45

I am trying to write a method that will accept a String, inspect it for instances of certain tokens (e.g. ${fizz}, ${buzz}, ${foo}, etc.) and replace each token with a new string that is fetched from a Map<String,String>.

For example, if I pass this method the following string:

"How now ${fizz} cow. The ${buzz} had oddly-shaped ${foo}."

And if the method consulted the following Map<String,String>:

Key             Value
==========================
"fizz"          "brown"
"buzz"          "arsonist"
"foo"           "feet"

Then the resultant string would be:

"How now brown cow.
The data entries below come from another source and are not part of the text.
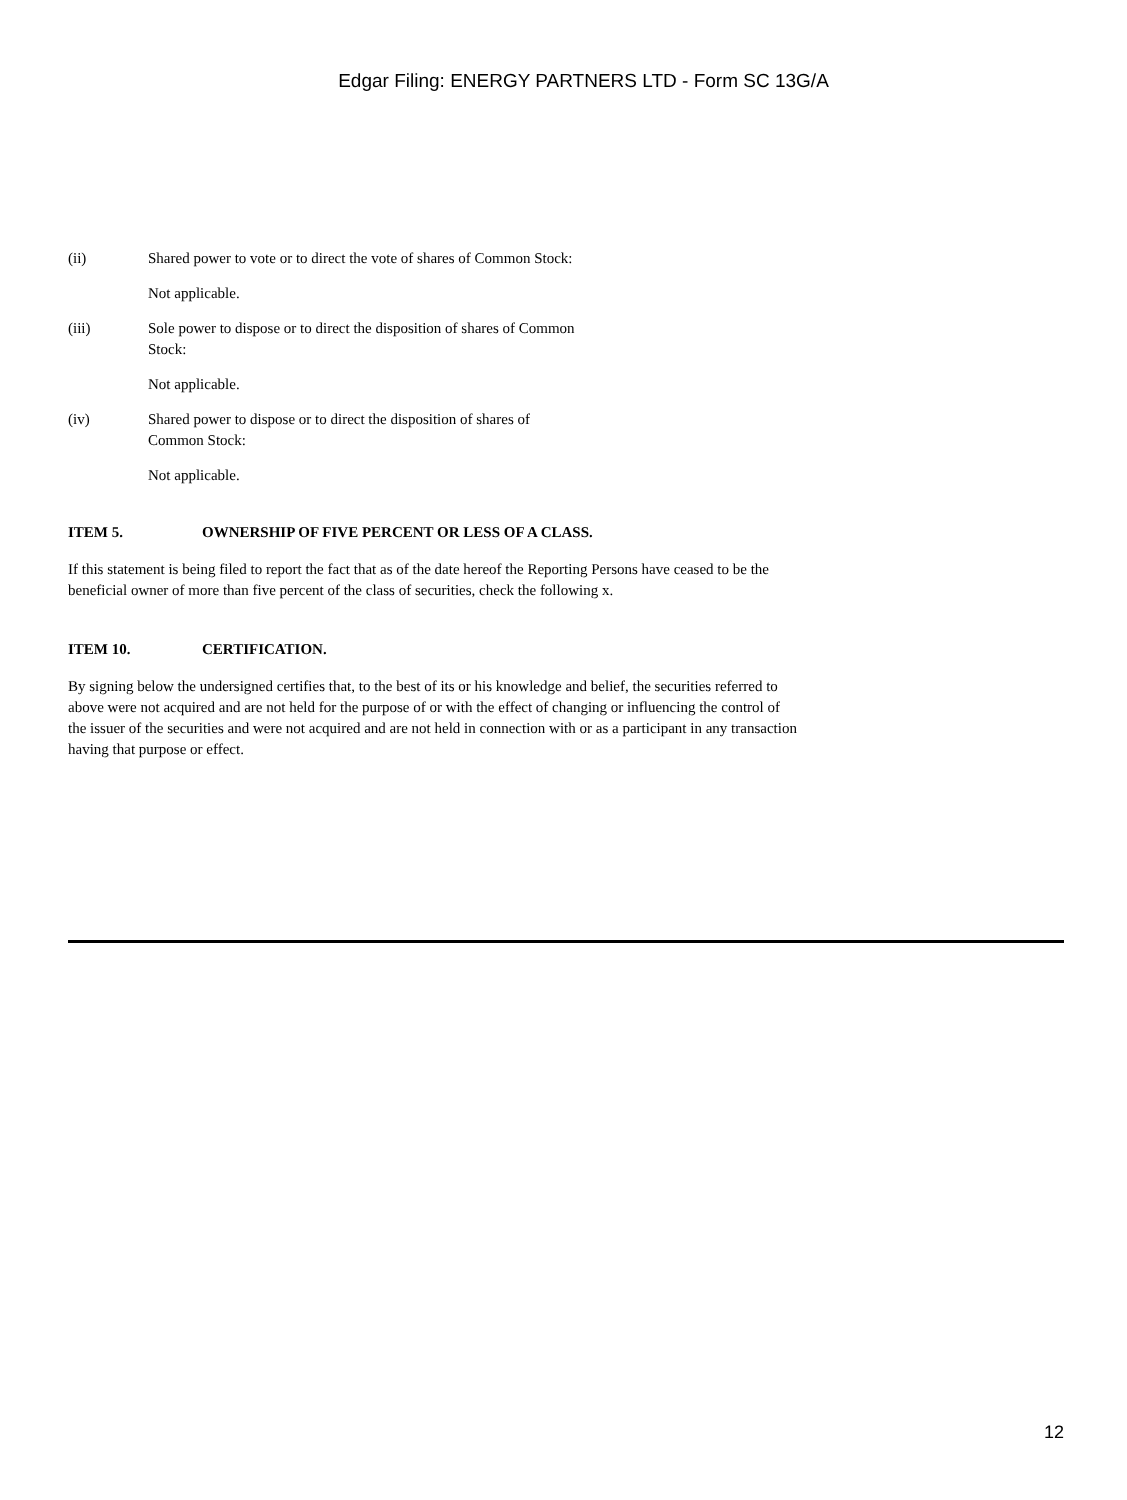Edgar Filing: ENERGY PARTNERS LTD - Form SC 13G/A
(ii) Shared power to vote or to direct the vote of shares of Common Stock:
Not applicable.
(iii) Sole power to dispose or to direct the disposition of shares of Common
Stock:
Not applicable.
(iv) Shared power to dispose or to direct the disposition of shares of
Common Stock:
Not applicable.
ITEM 5. OWNERSHIP OF FIVE PERCENT OR LESS OF A CLASS.
If this statement is being filed to report the fact that as of the date hereof the Reporting Persons have ceased to be the beneficial owner of more than five percent of the class of securities, check the following x.
ITEM 10. CERTIFICATION.
By signing below the undersigned certifies that, to the best of its or his knowledge and belief, the securities referred to above were not acquired and are not held for the purpose of or with the effect of changing or influencing the control of the issuer of the securities and were not acquired and are not held in connection with or as a participant in any transaction having that purpose or effect.
12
The arsonist had oddly-shaped feet."

Here is my method:

String substituteAllTokens(Map<String,String> tokensMap, String toInspect) {
    String regex = "\\$\\{([^}]*)\\}";
    Pattern pattern = Pattern.compile(regex);
    Matcher matcher = pattern.matcher(toInspect);
    while(matcher.find()) {
        String token = matcher.group();     // Ex: ${fizz}
        String tokenKey = matcher.group(1); // Ex: fizz
        String replacementValue = null;

        if(tokensMap.containsKey(tokenKey))
            replacementValue = tokensMap.get(tokenKey);
        else
            throw new RuntimeException("String contained an unsupported token.");

        toInspect = toInspect.replaceFirst(token, replacementValue);
    }

    return toInspect;
}

When I run this, I get the following exception:

Exception in thread "main" java.util.regex.PatternSyntaxException: Illegal repetition near index 0
${fizz}
^
    at java.util.regex.Pattern.error(Pattern.java:1730)
    at java.util.regex.Pattern.closure(Pattern.java:2792)
    at java.util.regex.Pattern.sequence(Pattern.java:1906)
    at java.util.regex.Pattern.expr(Pattern.java:1769)
    at java.util.regex.Pattern.compile(Pattern.java:1477)
    at java.util.regex.Pattern.<init>(Pattern.java:1150)
    at java.util.regex.Pattern.compile(Pattern.java:840)
    at java.lang.String.replaceFirst(String.java:2158)
    ...rest of stack trace omitted for brevity (but available upon request!)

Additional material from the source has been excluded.